→ **What you need to do**
How many lines in the listing below contain the string "series"? Reply with the number alone.

Data visualization images:
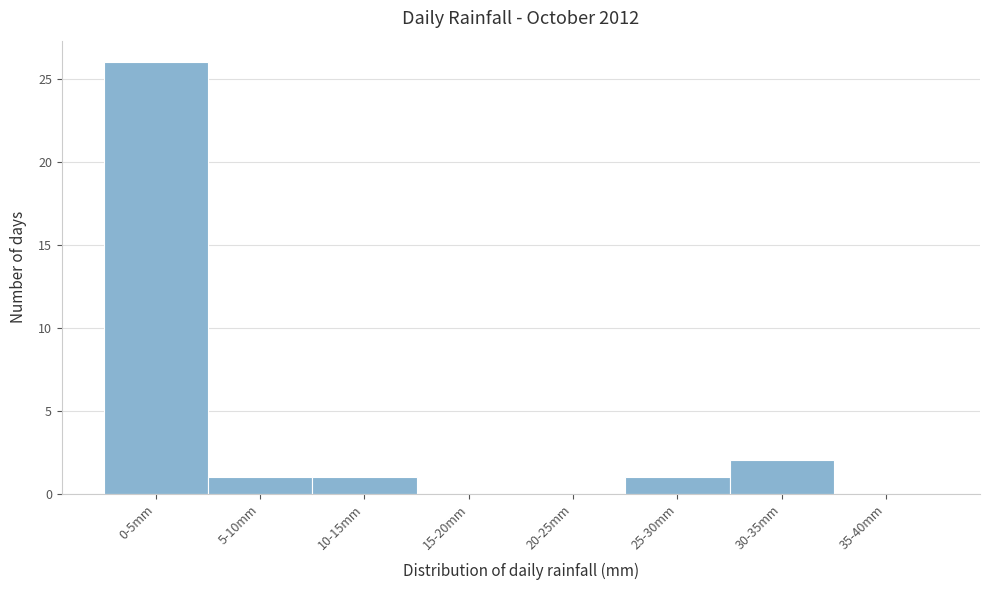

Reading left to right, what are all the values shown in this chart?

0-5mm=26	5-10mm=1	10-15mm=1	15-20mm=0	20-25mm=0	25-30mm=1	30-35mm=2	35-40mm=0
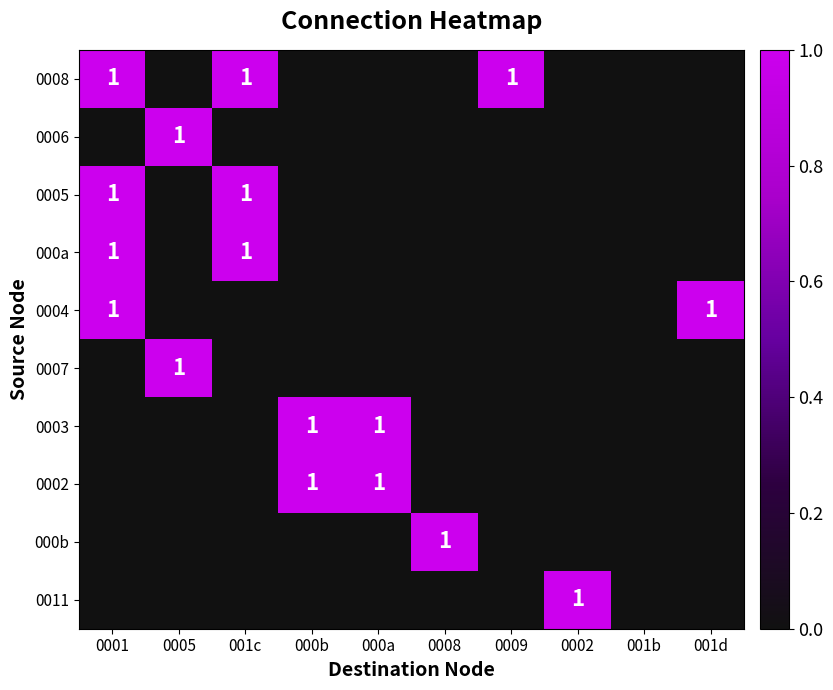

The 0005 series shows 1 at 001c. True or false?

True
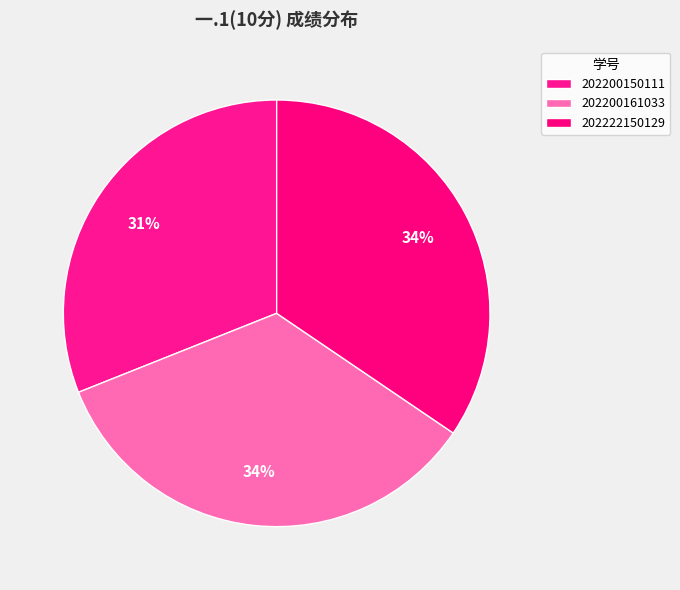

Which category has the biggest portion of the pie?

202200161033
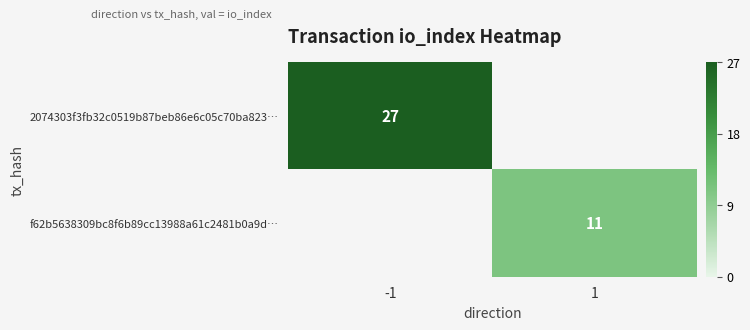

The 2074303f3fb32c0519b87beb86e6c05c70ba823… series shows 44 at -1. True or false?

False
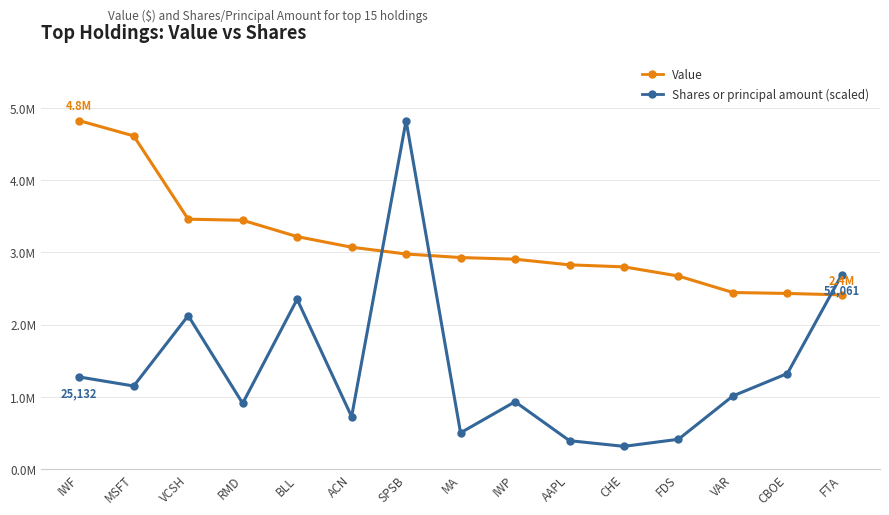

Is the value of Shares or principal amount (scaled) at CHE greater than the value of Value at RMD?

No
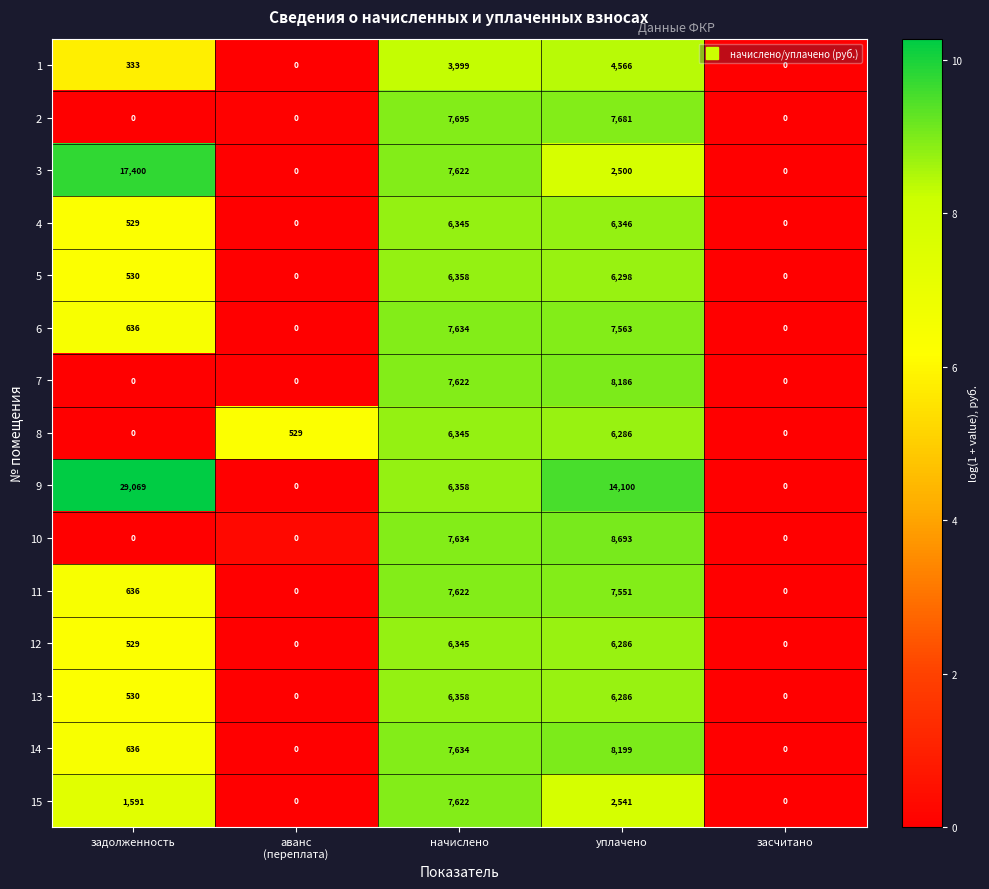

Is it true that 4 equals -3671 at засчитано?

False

→ **Answer to this exercise**
2